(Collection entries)
==*==

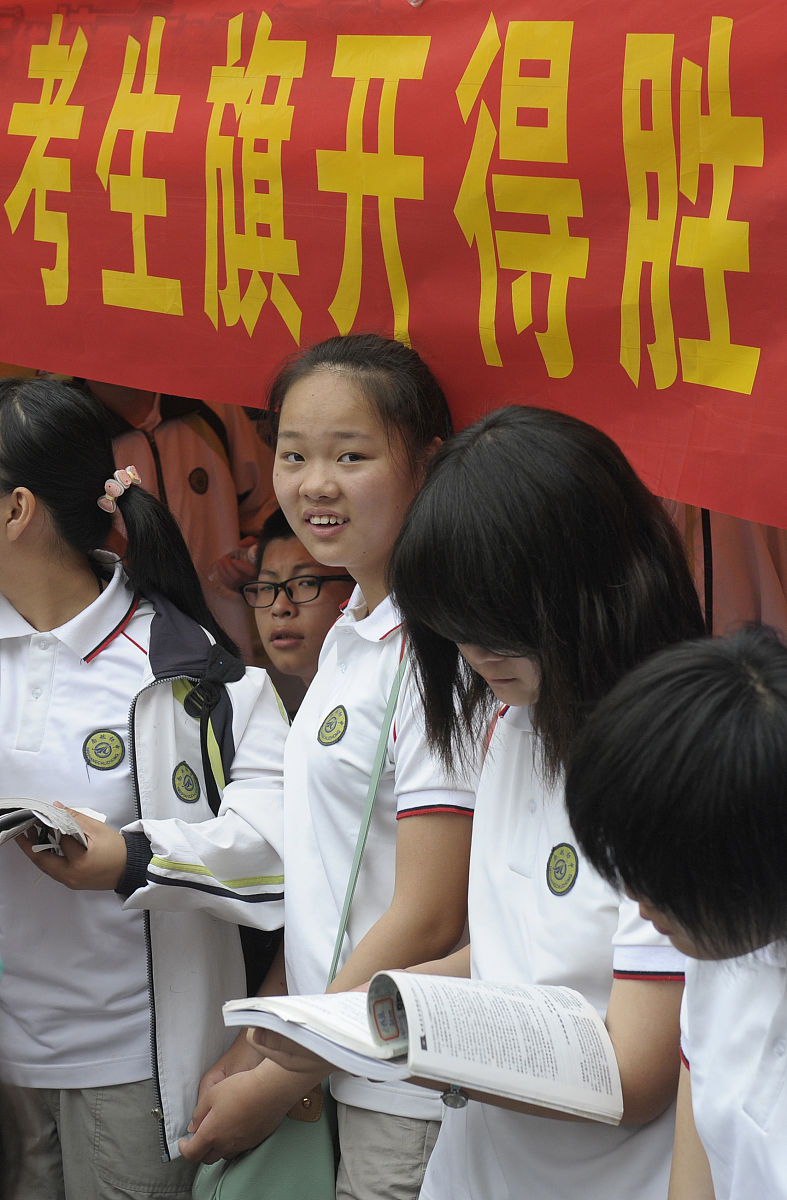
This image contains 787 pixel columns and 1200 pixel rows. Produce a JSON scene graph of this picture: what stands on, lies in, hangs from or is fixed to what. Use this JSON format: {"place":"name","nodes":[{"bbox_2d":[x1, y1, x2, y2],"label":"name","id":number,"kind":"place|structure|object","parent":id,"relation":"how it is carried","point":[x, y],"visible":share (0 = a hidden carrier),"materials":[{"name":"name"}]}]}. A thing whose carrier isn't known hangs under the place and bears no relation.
{"place":"outdoors","nodes":[
{"label":"outdoors","id":0,"kind":"place"},
{"bbox_2d":[0,0,786,533],"label":"red banner","id":1,"kind":"object","parent":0,"point":[717,401],"visible":0.98,"materials":[{"name":"red fabric"}]},
{"label":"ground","id":2,"kind":"structure","parent":0},
{"bbox_2d":[0,375,290,1199],"label":"girl","id":3,"kind":"object","parent":2,"relation":"on","point":[85,587],"visible":0.89},
{"bbox_2d":[0,797,100,857],"label":"book","id":4,"kind":"object","parent":3,"relation":"in","point":[50,809],"visible":0.83,"materials":[{"name":"paper"}]},
{"bbox_2d":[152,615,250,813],"label":"collar","id":5,"kind":"object","parent":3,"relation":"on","point":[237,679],"visible":0.28,"materials":[{"name":"black fabric"}]},
{"bbox_2d":[78,372,275,661],"label":"person","id":6,"kind":"object","parent":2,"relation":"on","point":[160,441],"visible":0.26},
{"bbox_2d":[239,509,355,699],"label":"boy","id":7,"kind":"object","parent":2,"relation":"on","point":[303,561],"visible":0.36},
{"bbox_2d":[174,335,476,1199],"label":"girl","id":8,"kind":"object","parent":2,"relation":"on","point":[397,466],"visible":0.75},
{"bbox_2d":[190,1080,338,1199],"label":"green bag","id":9,"kind":"object","parent":8,"relation":"hanging from","point":[258,1171],"visible":0.44,"materials":[{"name":"green"}]},
{"bbox_2d":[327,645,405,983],"label":"shoulder strap","id":10,"kind":"object","parent":8,"relation":"hanging from","point":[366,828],"visible":0.6,"materials":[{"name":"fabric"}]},
{"bbox_2d":[327,402,704,1199],"label":"girl","id":11,"kind":"object","parent":2,"relation":"on","point":[532,754],"visible":0.76},
{"bbox_2d":[220,970,623,1124],"label":"open book","id":12,"kind":"object","parent":11,"relation":"in","point":[478,992],"visible":0.91,"materials":[{"name":"white paper"}]},
{"bbox_2d":[564,627,786,1199],"label":"person","id":13,"kind":"object","parent":2,"relation":"on","point":[685,927],"visible":1},
{"bbox_2d":[669,500,786,640],"label":"person","id":14,"kind":"object","parent":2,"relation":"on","point":[774,587],"visible":0.11}
]}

==*==

Exercise prompt: Copy every record exactly as written, leaving out the pictures.

Result of the task:
This image contains 787 pixel columns and 1200 pixel rows. Produce a JSON scene graph of this picture: what stands on, lies in, hangs from or is fixed to what. Use this JSON format: {"place":"name","nodes":[{"bbox_2d":[x1, y1, x2, y2],"label":"name","id":number,"kind":"place|structure|object","parent":id,"relation":"how it is carried","point":[x, y],"visible":share (0 = a hidden carrier),"materials":[{"name":"name"}]}]}. A thing whose carrier isn't known hangs under the place and bears no relation.
{"place":"outdoors","nodes":[
{"label":"outdoors","id":0,"kind":"place"},
{"bbox_2d":[0,0,786,533],"label":"red banner","id":1,"kind":"object","parent":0,"point":[717,401],"visible":0.98,"materials":[{"name":"red fabric"}]},
{"label":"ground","id":2,"kind":"structure","parent":0},
{"bbox_2d":[0,375,290,1199],"label":"girl","id":3,"kind":"object","parent":2,"relation":"on","point":[85,587],"visible":0.89},
{"bbox_2d":[0,797,100,857],"label":"book","id":4,"kind":"object","parent":3,"relation":"in","point":[50,809],"visible":0.83,"materials":[{"name":"paper"}]},
{"bbox_2d":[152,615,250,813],"label":"collar","id":5,"kind":"object","parent":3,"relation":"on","point":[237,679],"visible":0.28,"materials":[{"name":"black fabric"}]},
{"bbox_2d":[78,372,275,661],"label":"person","id":6,"kind":"object","parent":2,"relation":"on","point":[160,441],"visible":0.26},
{"bbox_2d":[239,509,355,699],"label":"boy","id":7,"kind":"object","parent":2,"relation":"on","point":[303,561],"visible":0.36},
{"bbox_2d":[174,335,476,1199],"label":"girl","id":8,"kind":"object","parent":2,"relation":"on","point":[397,466],"visible":0.75},
{"bbox_2d":[190,1080,338,1199],"label":"green bag","id":9,"kind":"object","parent":8,"relation":"hanging from","point":[258,1171],"visible":0.44,"materials":[{"name":"green"}]},
{"bbox_2d":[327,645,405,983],"label":"shoulder strap","id":10,"kind":"object","parent":8,"relation":"hanging from","point":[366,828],"visible":0.6,"materials":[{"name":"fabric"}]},
{"bbox_2d":[327,402,704,1199],"label":"girl","id":11,"kind":"object","parent":2,"relation":"on","point":[532,754],"visible":0.76},
{"bbox_2d":[220,970,623,1124],"label":"open book","id":12,"kind":"object","parent":11,"relation":"in","point":[478,992],"visible":0.91,"materials":[{"name":"white paper"}]},
{"bbox_2d":[564,627,786,1199],"label":"person","id":13,"kind":"object","parent":2,"relation":"on","point":[685,927],"visible":1},
{"bbox_2d":[669,500,786,640],"label":"person","id":14,"kind":"object","parent":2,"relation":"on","point":[774,587],"visible":0.11}
]}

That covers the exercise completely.